Now, Tower of Silence is an interesting case. By far the longest song on The Unfailing Rope, I understand it was supposed to be one of its crown jewels, but I thought it lacked the dynamism and the muscle of songs like Trepanation and Gutter. I mean, it’s a fine doom metal song, but it feels a little out of place on this record? Even the lyrics are less in-your-face and more allegoric than any other song on The Unfailing Rope. Still, I loved its drone intro and slow build-up. Also great use of the bass to enhance the atmosphere in transitions. It’s loud and grungy in the mix. I just don’t know how to feel about its elegiac qualities after getting so violently rattled prior to that. 
 
The closer Love is another noise track,which Sunrot is really great at. It’s never too chaotic and prioritizes sampling and atmosphere over the intuitive approach noise musicians usually have. You could almost call it dark ambient. Once again great use of power electronics elements to enhance the feeling of inner turmoil.

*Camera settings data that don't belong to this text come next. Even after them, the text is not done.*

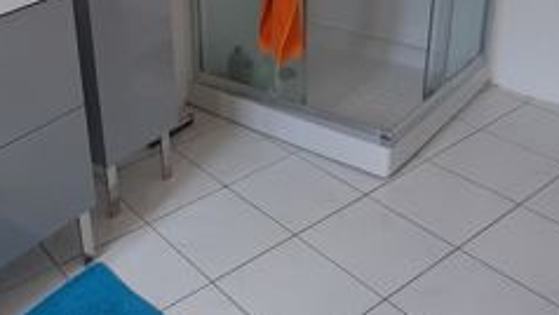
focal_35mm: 42
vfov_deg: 27.0
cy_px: 12
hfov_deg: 46.7
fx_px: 623
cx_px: 142
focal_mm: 1.74
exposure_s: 1/50
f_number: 2.2
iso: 64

I understood from the promotional material that The Unfailing Rope was a very difficult record to make, but it is by any stretch of the imagination a bone-rattling punch in the face. Feelings of desolateness, isolation and consuming rage swirl around this bad boy like sharks in blood-infested water. The Unfailing Rope is a cathartic record that will exorcize your self-loathing like a metal priest. Not an everyday listen, but definitely an essential to get you through difficult times.